-- Page extract --
———

Illuminating the Hidden Forest, Chapter 4: Embrace

By Friday, Jul 12, 2019 Life In the Berkshires

This is the fourth installment in a series. Also available are Chapter 1, Chapter 2 and Chapter 3.

June 20, 2018

Can trees embrace? Do they have feelings? Can they love each other?

This morning I came upon two white pines, one with its arms around the other, above an unmistakable kiss, burl to burl. These trees were growing out of a mound of entwined roots. Perhaps they are family, the embrace a slow-motion act of love, encircling over decades by now, perhaps over centuries in the future.

I think of children torn from their families on our southern border and elsewhere in the world even as I open my camp stool, pull my moleskin book, pen and waterbrush from my pack and begin the arduous task of observing.

How do I capture an embrace between conifers? Do I start from below, a tangle of dust, dirt, twigs, an occasional optimistic leaflet, out of which roots push and hump upward, narrowing into one solid trunk, then two, punctuated by encircling spines of lost branches? And then there is the swell of the embrace, the point at which two trees become one yet remain themselves, separate yet joined.

In “The Hidden Lives of Trees” (2013), Peter Wohlleben explains that trees live in families, connected underground by systems of roots that communicate through their own devices and, much as we use telephones to communicate with each other, through the devices of others.

———

-- Exercise directions --
Write what comes next in the journal entry about the two embracing white pines, picking up right after its last sentence.

-- Collected material --
———

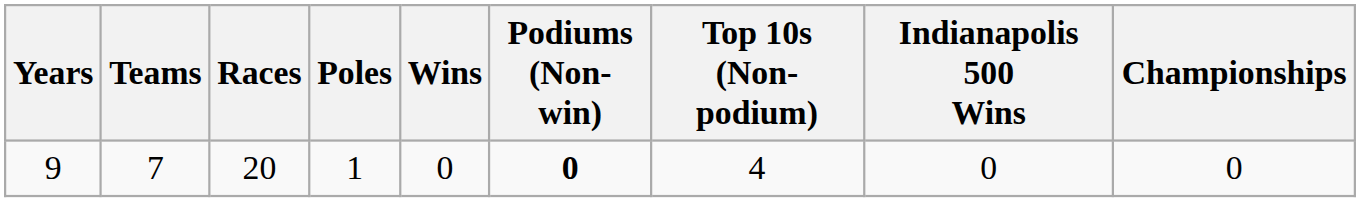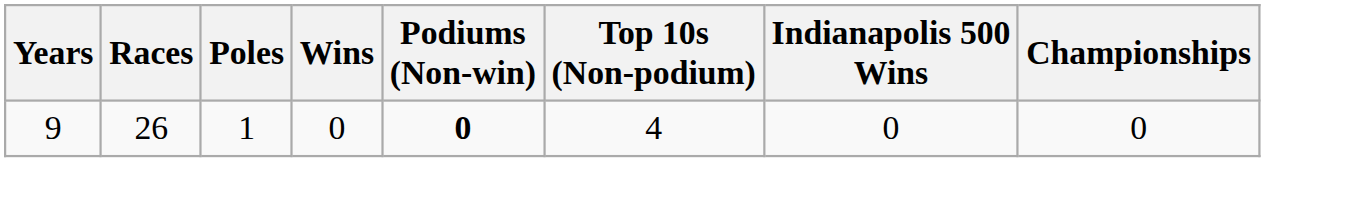- column: Teams | 7
9 | Races: 20 -> 26
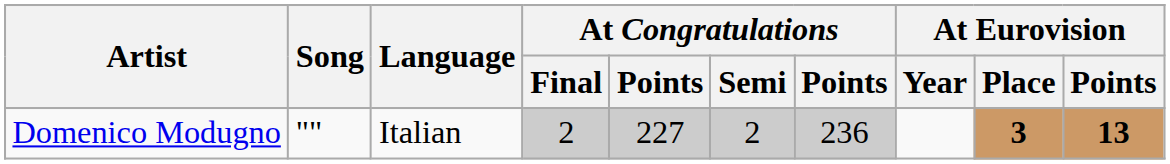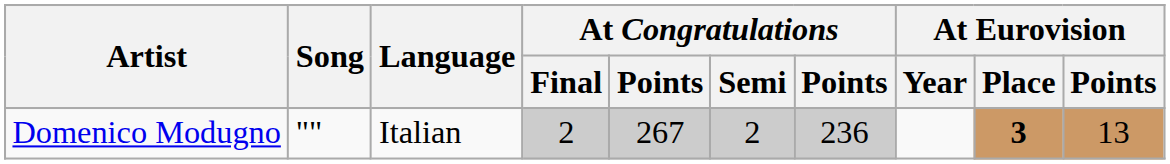Domenico Modugno | column 5: 227 -> 267
Domenico Modugno | At Eurovision / Points: bold -> normal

———

-- Exercise answer --
Those other devices are the mycelia, the underground networks of mushrooms that carry messages from the root fibers of one tree to the root fibers of other trees. This means that when one tree is attacked, perhaps by beetles, a protective chemical response is carried into the neurofibers of the attacked tree’s roots. That information then transmits through mycelium webbings in the soil and into the roots of nearby trees. Neighboring trees can then mount preemptive chemical defenses to protect themselves from the beetles invading their own bark and bodies.

So can trees communicate? Yes, they can. Can they love each other? I can only answer that question with another. What is love? Is it a feeling? Is it a behavior?

I certainly cannot rule out that trees have feelings. Remember the sensitive plants from the childhoods of those old enough to remember them? When touched, they furled their delicate fronds away from our fingertips. Clearly this is some kind of a feeling, though maybe not felt or expressed through mechanisms that are the same as ours. If love is a behavior, residing in how we show care, then is a tree that protects its neighbor, through whatever means, showing love?